Христина легла на постель Гретхен. Так она пролежала некоторое время, испытывая невероятную боль и терзаясь от галлюцинаций, но с одной неотступной мыслью о том, что должна скрыть от всех свое несчастье и позор. Она впилась зубами в платок, чтобы заглушить крик. Гретхен, рыдая, суетилась около нее, не будучи в состоянии ей помочь. В минуту передышки Христина позвала ее.
– Гретхен, поклянись, что ты исполнишь мою просьбу.
– Клянусь, дорогая госпожа.
– Никому, что бы ни случилось, ни барону, ни моему Юлиусу, ни даже этому чудовищу, ты не откроешь моей тайны. Если ребенок родится живым, ты отнесешь его к Самуилу, но так, чтобы никто этого не знал, не видел и даже не подозревал.
– Так и следует! – вскрикнула Гретхен. – Швырнем обратно демону его отродье!
– Но ведь это все-таки мое дитя, мое единственное дитя! – пролепетала Христина, корчась от новой схватки. – Ох, я думаю, несчастное создание умрет. Господи, пошли и мне смерть! Гретхен, если ребенок будет мертвый, ты похорони его, слышишь, сама зарой ночью в лесу. Ты клянешься, что сделаешь это?
– Клянусь!
– И меня тогда тоже похорони, Гретхен. Чтобы никто не знал!.. О, мой Юлиус, прости! Я так любила тебя… Умереть, не повидавшись с тобой!.. Гретхен, никому ни слова, сохрани тайну во что бы то ни стало!
Тут с ней случился обморок.
LXVIII
Трихтер пьяный от страха
На следующий день было празднество и всеобщее ликование в городе Ашафенбург. Мужчины, женщины, дети, почтенные старцы – все высыпали на улицы. Ожидали прибытия Наполеона. Все было забыто: торговля, вчерашние хлопоты, начатые дела. Только один человек не принимал участия во всеобщей радости, напротив, лицо его было задумчиво и мрачно. То был наш приятель Трихтер. Он шел, опустив голову и устремив взгляд в землю. Он был не один, а с новым знакомым.
– Дорогой мой Реймер, – проговорил Трихтер, – я страшно взволнован.
– От вина, что ли? – спросил тот, посмотрев на его красный нос.
– Да ну! – пренебрежительно воскликнул Трихтер. – На меня вино перестало действовать лет пятнадцать назад. Я не хочу сказать, что совсем не пил сегодня. Наоборот, хотел подбодрить себя и даже пробовал напиться. Напрасная попытка! Поистине плачевна судьба моя! Я уже не могу опьянеть. Какая слабость!

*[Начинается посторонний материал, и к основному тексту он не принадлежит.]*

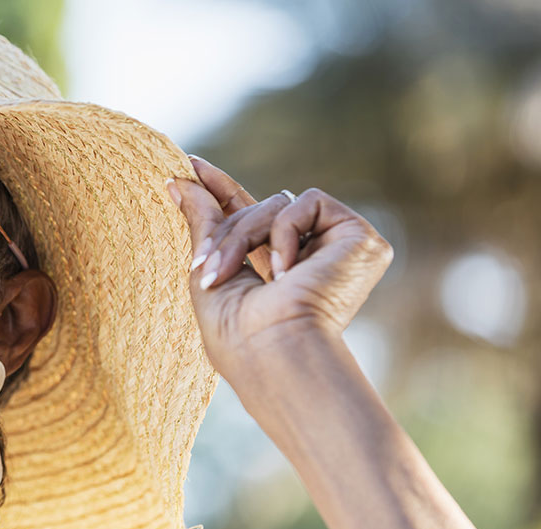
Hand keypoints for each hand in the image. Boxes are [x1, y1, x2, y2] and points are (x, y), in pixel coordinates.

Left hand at [167, 156, 392, 381]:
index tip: (191, 165)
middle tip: (203, 265)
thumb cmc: (234, 333)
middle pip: (257, 210)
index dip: (222, 189)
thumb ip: (202, 221)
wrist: (270, 352)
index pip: (250, 217)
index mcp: (277, 269)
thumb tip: (179, 178)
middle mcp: (311, 256)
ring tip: (230, 274)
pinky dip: (284, 232)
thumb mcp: (207, 269)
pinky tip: (287, 272)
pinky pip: (308, 202)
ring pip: (277, 203)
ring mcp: (337, 248)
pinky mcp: (361, 239)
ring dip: (243, 235)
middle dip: (224, 233)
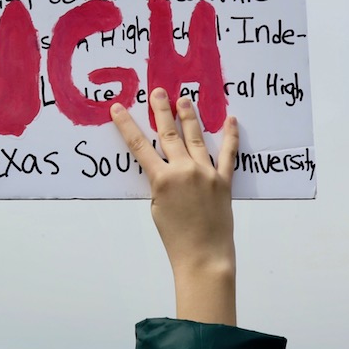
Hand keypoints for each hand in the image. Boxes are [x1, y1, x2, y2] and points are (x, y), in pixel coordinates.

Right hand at [111, 88, 238, 324]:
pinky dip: (230, 136)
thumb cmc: (175, 238)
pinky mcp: (224, 181)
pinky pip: (228, 154)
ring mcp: (206, 173)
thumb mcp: (156, 207)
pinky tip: (230, 119)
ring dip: (189, 116)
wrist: (204, 256)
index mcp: (161, 179)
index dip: (126, 125)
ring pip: (195, 138)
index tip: (118, 109)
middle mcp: (183, 170)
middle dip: (161, 110)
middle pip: (169, 134)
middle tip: (158, 92)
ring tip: (184, 98)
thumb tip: (167, 168)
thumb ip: (160, 183)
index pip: (139, 146)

– А отчего вам хотелось так напиться непременно сегодня? – спросил Реймер.
– Потому что я сегодня должен подать прошение Наполеону. Прошение, составленное для меня Самуилом. И понимаете, в каком я положении? Мне придется подойти к этому великому человеку, говорить с этим исполином-императором, перед которым смолкает грохот пушек. Так как же тут быть хладнокровным?
– Вы преувеличиваете. Это пустяки – подать прошение. Хотите, я подам за вас?
– Нет, Самуил заставил меня поклясться, что я собственноручно подам его императору.